Dataset records:
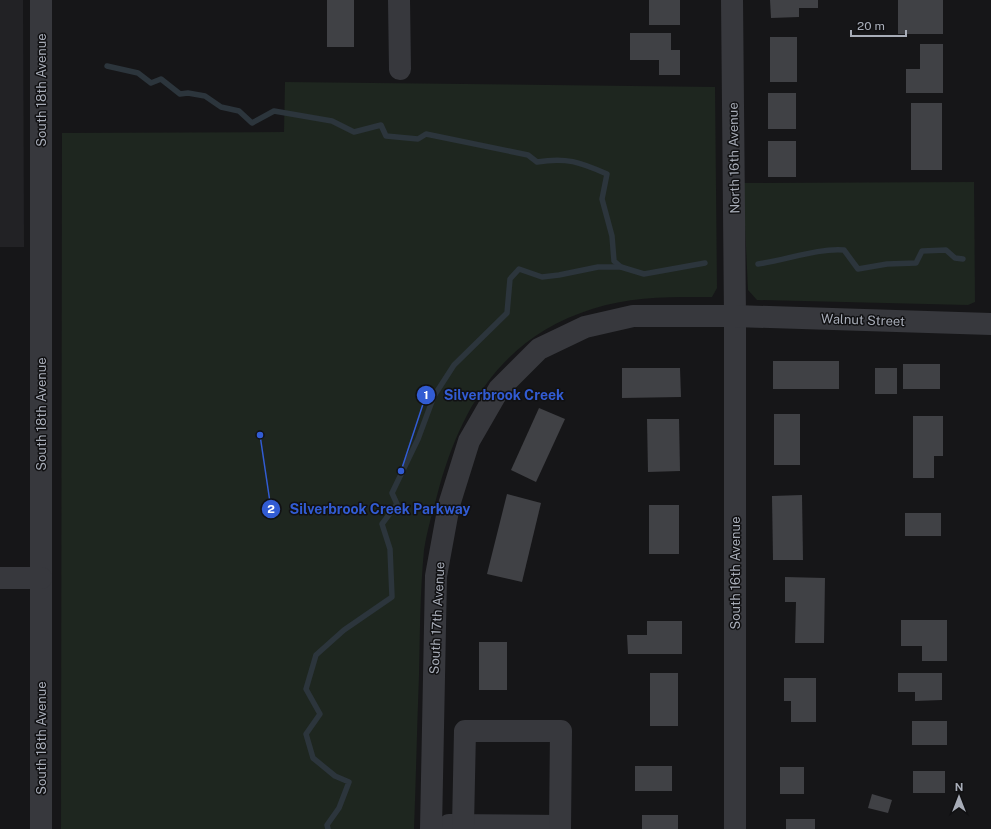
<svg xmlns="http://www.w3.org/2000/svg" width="991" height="829" font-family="'Public Sans',sans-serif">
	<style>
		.built { fill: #222225 }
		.green { fill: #1e261f }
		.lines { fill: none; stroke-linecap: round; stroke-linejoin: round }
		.stream { stroke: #2c353c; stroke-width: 5.5 }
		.building { fill: #404145 }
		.minor { stroke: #37383d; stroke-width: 22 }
		.labels { text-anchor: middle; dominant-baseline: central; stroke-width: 3; stroke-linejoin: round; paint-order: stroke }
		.street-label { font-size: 13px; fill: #a8adb8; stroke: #111113 }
		.leader { fill: none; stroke: #325cd3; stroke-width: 1.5 }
		.callout-dot { fill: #325cd3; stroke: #111113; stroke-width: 1.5 }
		.mark-label { font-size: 12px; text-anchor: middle; font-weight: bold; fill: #fff }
		.callout-label { font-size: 14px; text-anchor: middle; font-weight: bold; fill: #325cd3; stroke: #111113; stroke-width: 3; stroke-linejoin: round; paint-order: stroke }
	</style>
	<rect width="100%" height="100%" fill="#161618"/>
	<path class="built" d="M0,0H23L24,247H0Z"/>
	<g class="green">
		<path d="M285,82L715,87L717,288L712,297C671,297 632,296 592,309C504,337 463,403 439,488C434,508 427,529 424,550C420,592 420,634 419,675C417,726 416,778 414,829H61L62,133L284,132Z"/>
		<path d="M974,182L975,302L968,305L757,300L748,290L743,183Z"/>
	</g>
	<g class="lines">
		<g class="stream">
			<path d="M107,66L138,73L151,83L161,79L180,94L188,93L205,96L221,107L239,111L252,123L274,111L332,121L354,132L381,125L386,136L418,139L426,134L528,155L537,162C566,157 580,162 607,174L602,199L612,236L614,261L621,267"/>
			<path d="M758,264C787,260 817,248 844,250L858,269L887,264L916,263L922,251L946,250L955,258L963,259"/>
			<path d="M328,829L327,825L339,808L349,782L335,776L313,758L306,734L320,714L306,689L316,655L344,630L392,597L390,549L382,524L397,504L392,493L418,439L434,396L454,365L507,313L510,279L519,269L542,277L559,275L598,267H621L644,274L705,263"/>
		</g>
	</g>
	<g class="building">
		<rect x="327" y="0" width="27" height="47"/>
		<rect x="649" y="0" width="31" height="25"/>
		<path d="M770,0H818V8H799V17L771,18Z"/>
		<rect x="898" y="0" width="45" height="34"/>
		<path d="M630,33H671V50H680V75H659V60H630Z"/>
		<rect x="770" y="37" width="27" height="45"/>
		<path d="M920,44H943V93H906V69H920Z"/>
		<rect x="768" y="93" width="28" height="36"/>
		<rect x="911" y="103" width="31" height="67"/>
		<rect x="768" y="141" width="28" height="36"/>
		<rect x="773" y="361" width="66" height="28"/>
		<rect x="903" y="364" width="37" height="25"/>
		<path d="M622,368H680L681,397L622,398Z"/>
		<rect x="875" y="368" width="22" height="26"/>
		<path d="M539,408L565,419L536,482L511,470Z"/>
		<rect x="774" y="414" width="26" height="51"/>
		<path d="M913,416H943V456H934V478H913Z"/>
		<path d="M647,419H679L680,471L648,472Z"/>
		<path d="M507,494L541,503L522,582L487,574Z"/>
		<path d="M802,495L803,560H773L772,496Z"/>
		<rect x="649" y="505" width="30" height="49"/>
		<rect x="905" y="513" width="36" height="23"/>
		<path d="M785,577L825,578L824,643H795L796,602H785Z"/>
		<path d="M901,620H947V661H922V646H901Z"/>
		<path d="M647,621H682V654H628L627,635H647Z"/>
		<rect x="479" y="642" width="28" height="48"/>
		<rect x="650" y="673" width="28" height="53"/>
		<path d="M898,673H942V700L915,701V692H898Z"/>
		<path d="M784,678H816V722H791V701H784Z"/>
		<rect x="912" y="721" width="35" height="24"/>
		<rect x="635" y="766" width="37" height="25"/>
		<rect x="780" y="767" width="24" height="27"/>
		<rect x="913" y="771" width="32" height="22"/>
		<path d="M872,794L892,800L888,813L868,808Z"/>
		<rect x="642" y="815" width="36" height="14"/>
		<rect x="786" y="819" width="29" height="10"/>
	</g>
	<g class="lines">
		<g class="minor">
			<path d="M41,0V829"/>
			<path d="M399,0L400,69"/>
			<path d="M732,0L735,316V829"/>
			<path d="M0,578H41"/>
			<path d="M449,825L560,826"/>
			<path d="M463,826L465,731H561L560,829"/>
			<path d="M431,829L436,576L449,505L469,441L499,389L539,349L585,327L633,316H735L991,324"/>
		</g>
	</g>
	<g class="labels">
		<g class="street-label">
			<text transform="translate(41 90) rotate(-90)">South 18th Avenue</text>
			<text transform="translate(734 158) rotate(-91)">North 16th Avenue</text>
			<text transform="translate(863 320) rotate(2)">Walnut Street</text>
			<text transform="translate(41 414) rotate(-90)">South 18th Avenue</text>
			<text transform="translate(735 573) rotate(-90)">South 16th Avenue</text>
			<text transform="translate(437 618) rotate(-87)">South 17th Avenue</text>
			<text transform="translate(41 738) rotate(-90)">South 18th Avenue</text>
		</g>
	</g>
	<path class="leader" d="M401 471L426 395M260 435L271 509"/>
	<g class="callout-dot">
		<circle cx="401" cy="471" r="4"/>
		<circle cx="260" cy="435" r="4"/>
		<circle cx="426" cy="395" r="10"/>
		<circle cx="271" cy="509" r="10"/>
	</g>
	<g class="mark-label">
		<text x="426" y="399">1</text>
		<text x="271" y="513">2</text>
	</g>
	<g class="callout-label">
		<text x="504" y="400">Silverbrook Creek</text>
		<text x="380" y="514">Silverbrook Creek Parkway</text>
	</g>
	<g transform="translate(959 797)" stroke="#111113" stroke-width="3" paint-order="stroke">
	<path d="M0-3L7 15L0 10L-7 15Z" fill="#a8adb8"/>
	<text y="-6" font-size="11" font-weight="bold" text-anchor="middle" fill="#a8adb8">N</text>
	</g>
	<path d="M851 30v6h55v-6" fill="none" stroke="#a8adb8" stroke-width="2"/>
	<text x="857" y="30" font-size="12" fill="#a8adb8" stroke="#111113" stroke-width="3" paint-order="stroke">20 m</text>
</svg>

What to work on: Output the lines above verbatim, images excluded.

Output:
<svg xmlns="http://www.w3.org/2000/svg" width="991" height="829" font-family="'Public Sans',sans-serif">
	<style>
		.built { fill: #222225 }
		.green { fill: #1e261f }
		.lines { fill: none; stroke-linecap: round; stroke-linejoin: round }
		.stream { stroke: #2c353c; stroke-width: 5.5 }
		.building { fill: #404145 }
		.minor { stroke: #37383d; stroke-width: 22 }
		.labels { text-anchor: middle; dominant-baseline: central; stroke-width: 3; stroke-linejoin: round; paint-order: stroke }
		.street-label { font-size: 13px; fill: #a8adb8; stroke: #111113 }
		.leader { fill: none; stroke: #325cd3; stroke-width: 1.5 }
		.callout-dot { fill: #325cd3; stroke: #111113; stroke-width: 1.5 }
		.mark-label { font-size: 12px; text-anchor: middle; font-weight: bold; fill: #fff }
		.callout-label { font-size: 14px; text-anchor: middle; font-weight: bold; fill: #325cd3; stroke: #111113; stroke-width: 3; stroke-linejoin: round; paint-order: stroke }
	</style>
	<rect width="100%" height="100%" fill="#161618"/>
	<path class="built" d="M0,0H23L24,247H0Z"/>
	<g class="green">
		<path d="M285,82L715,87L717,288L712,297C671,297 632,296 592,309C504,337 463,403 439,488C434,508 427,529 424,550C420,592 420,634 419,675C417,726 416,778 414,829H61L62,133L284,132Z"/>
		<path d="M974,182L975,302L968,305L757,300L748,290L743,183Z"/>
	</g>
	<g class="lines">
		<g class="stream">
			<path d="M107,66L138,73L151,83L161,79L180,94L188,93L205,96L221,107L239,111L252,123L274,111L332,121L354,132L381,125L386,136L418,139L426,134L528,155L537,162C566,157 580,162 607,174L602,199L612,236L614,261L621,267"/>
			<path d="M758,264C787,260 817,248 844,250L858,269L887,264L916,263L922,251L946,250L955,258L963,259"/>
			<path d="M328,829L327,825L339,808L349,782L335,776L313,758L306,734L320,714L306,689L316,655L344,630L392,597L390,549L382,524L397,504L392,493L418,439L434,396L454,365L507,313L510,279L519,269L542,277L559,275L598,267H621L644,274L705,263"/>
		</g>
	</g>
	<g class="building">
		<rect x="327" y="0" width="27" height="47"/>
		<rect x="649" y="0" width="31" height="25"/>
		<path d="M770,0H818V8H799V17L771,18Z"/>
		<rect x="898" y="0" width="45" height="34"/>
		<path d="M630,33H671V50H680V75H659V60H630Z"/>
		<rect x="770" y="37" width="27" height="45"/>
		<path d="M920,44H943V93H906V69H920Z"/>
		<rect x="768" y="93" width="28" height="36"/>
		<rect x="911" y="103" width="31" height="67"/>
		<rect x="768" y="141" width="28" height="36"/>
		<rect x="773" y="361" width="66" height="28"/>
		<rect x="903" y="364" width="37" height="25"/>
		<path d="M622,368H680L681,397L622,398Z"/>
		<rect x="875" y="368" width="22" height="26"/>
		<path d="M539,408L565,419L536,482L511,470Z"/>
		<rect x="774" y="414" width="26" height="51"/>
		<path d="M913,416H943V456H934V478H913Z"/>
		<path d="M647,419H679L680,471L648,472Z"/>
		<path d="M507,494L541,503L522,582L487,574Z"/>
		<path d="M802,495L803,560H773L772,496Z"/>
		<rect x="649" y="505" width="30" height="49"/>
		<rect x="905" y="513" width="36" height="23"/>
		<path d="M785,577L825,578L824,643H795L796,602H785Z"/>
		<path d="M901,620H947V661H922V646H901Z"/>
		<path d="M647,621H682V654H628L627,635H647Z"/>
		<rect x="479" y="642" width="28" height="48"/>
		<rect x="650" y="673" width="28" height="53"/>
		<path d="M898,673H942V700L915,701V692H898Z"/>
		<path d="M784,678H816V722H791V701H784Z"/>
		<rect x="912" y="721" width="35" height="24"/>
		<rect x="635" y="766" width="37" height="25"/>
		<rect x="780" y="767" width="24" height="27"/>
		<rect x="913" y="771" width="32" height="22"/>
		<path d="M872,794L892,800L888,813L868,808Z"/>
		<rect x="642" y="815" width="36" height="14"/>
		<rect x="786" y="819" width="29" height="10"/>
	</g>
	<g class="lines">
		<g class="minor">
			<path d="M41,0V829"/>
			<path d="M399,0L400,69"/>
			<path d="M732,0L735,316V829"/>
			<path d="M0,578H41"/>
			<path d="M449,825L560,826"/>
			<path d="M463,826L465,731H561L560,829"/>
			<path d="M431,829L436,576L449,505L469,441L499,389L539,349L585,327L633,316H735L991,324"/>
		</g>
	</g>
	<g class="labels">
		<g class="street-label">
			<text transform="translate(41 90) rotate(-90)">South 18th Avenue</text>
			<text transform="translate(734 158) rotate(-91)">North 16th Avenue</text>
			<text transform="translate(863 320) rotate(2)">Walnut Street</text>
			<text transform="translate(41 414) rotate(-90)">South 18th Avenue</text>
			<text transform="translate(735 573) rotate(-90)">South 16th Avenue</text>
			<text transform="translate(437 618) rotate(-87)">South 17th Avenue</text>
			<text transform="translate(41 738) rotate(-90)">South 18th Avenue</text>
		</g>
	</g>
	<path class="leader" d="M401 471L426 395M260 435L271 509"/>
	<g class="callout-dot">
		<circle cx="401" cy="471" r="4"/>
		<circle cx="260" cy="435" r="4"/>
		<circle cx="426" cy="395" r="10"/>
		<circle cx="271" cy="509" r="10"/>
	</g>
	<g class="mark-label">
		<text x="426" y="399">1</text>
		<text x="271" y="513">2</text>
	</g>
	<g class="callout-label">
		<text x="504" y="400">Silverbrook Creek</text>
		<text x="380" y="514">Silverbrook Creek Parkway</text>
	</g>
	<g transform="translate(959 797)" stroke="#111113" stroke-width="3" paint-order="stroke">
	<path d="M0-3L7 15L0 10L-7 15Z" fill="#a8adb8"/>
	<text y="-6" font-size="11" font-weight="bold" text-anchor="middle" fill="#a8adb8">N</text>
	</g>
	<path d="M851 30v6h55v-6" fill="none" stroke="#a8adb8" stroke-width="2"/>
	<text x="857" y="30" font-size="12" fill="#a8adb8" stroke="#111113" stroke-width="3" paint-order="stroke">20 m</text>
</svg>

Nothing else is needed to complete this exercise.